Além disso, na comparação com o terceiro trimestre, o avanço foi de apenas 0,1%. O desempenho trimestral revela perda de tração no fim do ano, mesmo com sinais de reação em segmentos ligados ao consumo.
Serviços sustentam a economia da Colômbia
O principal suporte veio do comércio atacadista e varejista, que registrou expansão de 4,6% na comparação anual. O desempenho indica retomada gradual da atividade comercial, apoiada pela demanda interna.
Também contribuíram as atividades artísticas, de entretenimento, recreação e outros serviços, que avançaram 9,9%. O crescimento desses segmentos reforça o peso do setor de serviços na composição do Produto Interno Bruto (PIB) colombiano.
No entanto, a dependência maior de áreas ligadas ao consumo contrasta com a fragilidade de setores tradicionalmente relevantes para a estrutura produtiva do país.

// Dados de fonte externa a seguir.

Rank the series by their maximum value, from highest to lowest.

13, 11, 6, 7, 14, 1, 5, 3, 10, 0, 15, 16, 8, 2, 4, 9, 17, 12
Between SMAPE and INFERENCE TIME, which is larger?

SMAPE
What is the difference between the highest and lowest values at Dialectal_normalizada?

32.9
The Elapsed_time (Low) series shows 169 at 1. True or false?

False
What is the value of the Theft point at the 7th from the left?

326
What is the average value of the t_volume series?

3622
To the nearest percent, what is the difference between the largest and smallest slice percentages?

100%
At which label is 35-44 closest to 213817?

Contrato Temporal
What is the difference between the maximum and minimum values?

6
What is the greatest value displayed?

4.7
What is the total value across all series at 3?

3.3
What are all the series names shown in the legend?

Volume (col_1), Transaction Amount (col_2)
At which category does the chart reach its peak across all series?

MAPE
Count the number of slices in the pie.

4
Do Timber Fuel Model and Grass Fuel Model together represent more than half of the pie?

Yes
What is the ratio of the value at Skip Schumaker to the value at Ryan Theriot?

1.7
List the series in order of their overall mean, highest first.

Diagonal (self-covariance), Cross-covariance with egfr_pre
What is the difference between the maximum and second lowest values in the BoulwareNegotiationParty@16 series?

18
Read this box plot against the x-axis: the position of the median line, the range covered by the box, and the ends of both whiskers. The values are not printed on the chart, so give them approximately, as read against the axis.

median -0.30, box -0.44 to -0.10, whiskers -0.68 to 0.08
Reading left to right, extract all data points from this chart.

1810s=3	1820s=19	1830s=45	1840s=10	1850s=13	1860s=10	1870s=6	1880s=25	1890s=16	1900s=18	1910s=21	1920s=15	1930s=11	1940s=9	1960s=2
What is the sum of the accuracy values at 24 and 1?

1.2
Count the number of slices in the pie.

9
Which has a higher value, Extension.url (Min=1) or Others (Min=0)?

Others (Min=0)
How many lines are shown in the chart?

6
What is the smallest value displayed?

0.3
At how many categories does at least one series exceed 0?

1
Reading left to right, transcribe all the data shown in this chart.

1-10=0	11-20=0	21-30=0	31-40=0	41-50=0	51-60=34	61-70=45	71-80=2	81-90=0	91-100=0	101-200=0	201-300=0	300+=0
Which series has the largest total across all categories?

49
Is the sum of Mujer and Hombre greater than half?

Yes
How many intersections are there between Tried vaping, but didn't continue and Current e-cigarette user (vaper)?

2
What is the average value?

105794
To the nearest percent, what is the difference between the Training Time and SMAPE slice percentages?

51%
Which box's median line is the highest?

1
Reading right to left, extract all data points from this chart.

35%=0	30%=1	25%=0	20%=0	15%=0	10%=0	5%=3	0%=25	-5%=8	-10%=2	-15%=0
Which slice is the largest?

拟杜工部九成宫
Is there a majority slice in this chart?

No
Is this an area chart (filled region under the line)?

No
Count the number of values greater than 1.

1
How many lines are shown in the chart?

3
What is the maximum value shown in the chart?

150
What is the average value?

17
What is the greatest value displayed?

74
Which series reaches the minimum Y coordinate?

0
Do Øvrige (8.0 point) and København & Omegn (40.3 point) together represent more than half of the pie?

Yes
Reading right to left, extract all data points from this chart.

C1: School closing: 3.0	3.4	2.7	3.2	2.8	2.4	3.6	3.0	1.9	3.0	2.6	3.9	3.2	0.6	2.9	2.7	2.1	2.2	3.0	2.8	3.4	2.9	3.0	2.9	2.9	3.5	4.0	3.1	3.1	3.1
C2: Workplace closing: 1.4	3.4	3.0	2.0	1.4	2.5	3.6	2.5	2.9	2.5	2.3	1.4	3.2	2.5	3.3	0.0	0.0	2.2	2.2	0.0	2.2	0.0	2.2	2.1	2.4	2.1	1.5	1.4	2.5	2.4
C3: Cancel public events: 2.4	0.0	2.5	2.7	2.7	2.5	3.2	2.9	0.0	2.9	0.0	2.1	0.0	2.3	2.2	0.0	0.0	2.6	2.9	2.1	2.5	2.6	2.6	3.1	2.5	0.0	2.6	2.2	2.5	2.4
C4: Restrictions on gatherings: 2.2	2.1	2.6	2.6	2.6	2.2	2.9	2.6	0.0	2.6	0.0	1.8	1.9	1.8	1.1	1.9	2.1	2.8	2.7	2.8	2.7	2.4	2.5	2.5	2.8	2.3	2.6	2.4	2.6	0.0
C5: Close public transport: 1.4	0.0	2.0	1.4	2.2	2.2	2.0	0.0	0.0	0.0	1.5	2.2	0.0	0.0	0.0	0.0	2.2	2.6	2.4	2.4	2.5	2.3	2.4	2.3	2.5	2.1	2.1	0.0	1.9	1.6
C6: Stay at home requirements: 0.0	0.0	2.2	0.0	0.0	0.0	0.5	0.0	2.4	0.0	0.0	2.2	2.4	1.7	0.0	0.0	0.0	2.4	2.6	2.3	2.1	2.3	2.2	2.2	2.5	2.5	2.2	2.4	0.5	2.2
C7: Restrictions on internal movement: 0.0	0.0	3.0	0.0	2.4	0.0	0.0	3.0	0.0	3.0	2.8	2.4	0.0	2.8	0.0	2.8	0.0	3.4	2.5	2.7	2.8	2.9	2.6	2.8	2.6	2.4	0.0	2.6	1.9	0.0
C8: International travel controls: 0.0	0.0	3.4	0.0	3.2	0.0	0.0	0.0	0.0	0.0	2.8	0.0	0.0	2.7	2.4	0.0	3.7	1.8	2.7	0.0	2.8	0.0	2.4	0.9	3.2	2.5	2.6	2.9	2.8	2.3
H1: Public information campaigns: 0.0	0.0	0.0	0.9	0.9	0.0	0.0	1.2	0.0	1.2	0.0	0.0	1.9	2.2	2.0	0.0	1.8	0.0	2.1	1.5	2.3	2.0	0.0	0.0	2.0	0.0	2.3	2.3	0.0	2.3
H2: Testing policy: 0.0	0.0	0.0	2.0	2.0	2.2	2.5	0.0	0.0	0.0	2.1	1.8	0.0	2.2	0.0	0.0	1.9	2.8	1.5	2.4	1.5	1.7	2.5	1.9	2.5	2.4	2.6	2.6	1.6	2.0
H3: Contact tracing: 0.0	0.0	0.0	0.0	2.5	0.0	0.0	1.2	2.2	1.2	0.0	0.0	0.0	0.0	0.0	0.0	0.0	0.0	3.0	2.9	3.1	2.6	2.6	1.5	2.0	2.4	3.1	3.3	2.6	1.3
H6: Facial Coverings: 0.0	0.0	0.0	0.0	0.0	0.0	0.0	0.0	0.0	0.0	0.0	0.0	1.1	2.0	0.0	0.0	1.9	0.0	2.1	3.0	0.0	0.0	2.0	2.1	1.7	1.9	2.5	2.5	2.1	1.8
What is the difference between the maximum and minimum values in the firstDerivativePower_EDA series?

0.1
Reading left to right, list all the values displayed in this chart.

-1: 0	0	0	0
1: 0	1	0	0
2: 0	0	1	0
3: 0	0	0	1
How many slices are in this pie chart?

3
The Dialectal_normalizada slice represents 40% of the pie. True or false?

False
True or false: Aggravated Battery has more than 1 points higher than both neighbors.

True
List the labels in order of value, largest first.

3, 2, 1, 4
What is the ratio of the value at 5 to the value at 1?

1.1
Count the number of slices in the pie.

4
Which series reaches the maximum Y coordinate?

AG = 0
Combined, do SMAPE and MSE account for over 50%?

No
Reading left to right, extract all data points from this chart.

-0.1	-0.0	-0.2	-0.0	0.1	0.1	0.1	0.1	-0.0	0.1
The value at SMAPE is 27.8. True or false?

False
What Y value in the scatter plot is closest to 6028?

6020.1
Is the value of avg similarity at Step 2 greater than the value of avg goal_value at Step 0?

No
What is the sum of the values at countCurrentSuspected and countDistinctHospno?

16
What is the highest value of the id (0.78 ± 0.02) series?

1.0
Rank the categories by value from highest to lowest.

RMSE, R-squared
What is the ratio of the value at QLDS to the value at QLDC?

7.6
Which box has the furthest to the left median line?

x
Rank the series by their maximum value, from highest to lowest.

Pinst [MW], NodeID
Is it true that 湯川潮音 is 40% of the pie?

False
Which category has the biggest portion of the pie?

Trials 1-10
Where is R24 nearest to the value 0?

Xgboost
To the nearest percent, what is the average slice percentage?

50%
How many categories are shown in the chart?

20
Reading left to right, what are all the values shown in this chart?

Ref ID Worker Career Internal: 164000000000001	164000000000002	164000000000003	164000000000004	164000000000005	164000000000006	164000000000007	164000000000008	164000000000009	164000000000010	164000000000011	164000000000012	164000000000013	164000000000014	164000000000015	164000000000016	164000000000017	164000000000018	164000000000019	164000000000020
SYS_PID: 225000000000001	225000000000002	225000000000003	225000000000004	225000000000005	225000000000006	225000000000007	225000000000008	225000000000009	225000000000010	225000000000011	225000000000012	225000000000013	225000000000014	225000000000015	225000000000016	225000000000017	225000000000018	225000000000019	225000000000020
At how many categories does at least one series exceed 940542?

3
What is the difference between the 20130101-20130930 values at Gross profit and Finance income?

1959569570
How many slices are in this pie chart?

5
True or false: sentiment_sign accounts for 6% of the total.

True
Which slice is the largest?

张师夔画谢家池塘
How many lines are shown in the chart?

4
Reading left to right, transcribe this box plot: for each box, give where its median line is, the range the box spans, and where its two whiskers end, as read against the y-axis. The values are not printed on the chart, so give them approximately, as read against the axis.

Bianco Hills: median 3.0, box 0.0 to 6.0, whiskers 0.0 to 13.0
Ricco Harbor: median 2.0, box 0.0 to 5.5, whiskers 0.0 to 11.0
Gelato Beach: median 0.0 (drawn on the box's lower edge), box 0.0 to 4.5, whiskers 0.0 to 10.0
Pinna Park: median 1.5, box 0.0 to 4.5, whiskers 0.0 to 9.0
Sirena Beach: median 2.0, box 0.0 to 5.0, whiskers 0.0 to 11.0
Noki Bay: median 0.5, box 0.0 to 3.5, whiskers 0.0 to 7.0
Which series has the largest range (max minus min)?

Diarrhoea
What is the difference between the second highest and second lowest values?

Setores extrativos pressionam o PIB colombiano
A mineração recuou 6,2% na comparação anual. O resultado impacta a balança comercial e reduz a contribuição da indústria extrativa para o crescimento agregado.
Além disso, a construção civil caiu 2,8%. A retração nesse segmento afeta a formação bruta de capital, reduz o dinamismo do mercado imobiliário e sinaliza cautela no investimento privado.
Esse contraste setorial ajuda a explicar por que a economia colombiana não alcançou as expectativas do mercado financeiro, mesmo com expansão em áreas específicas.
Economia da Colômbia e o ritmo para 2026
Embora o crescimento anual tenha permanecido positivo, o avanço marginal de 0,1% no trimestre sugere moderação do ciclo econômico. O resultado oficial do DANE amplia o debate entre analistas sobre o fôlego da atividade no início de 2026.
Para o mercado, segundo a pesquisa da Reuters, a expectativa era de um desempenho mais robusto no encerramento do ano. A diferença entre projeção e resultado tende a influenciar as avaliações sobre política monetária, confiança empresarial e trajetória do crescimento econômico.
Assim, a economia da Colômbia inicia o novo ano com expansão moderada e forte assimetria setorial, cenário que exigirá monitoramento atento dos indicadores de consumo, investimento e produção.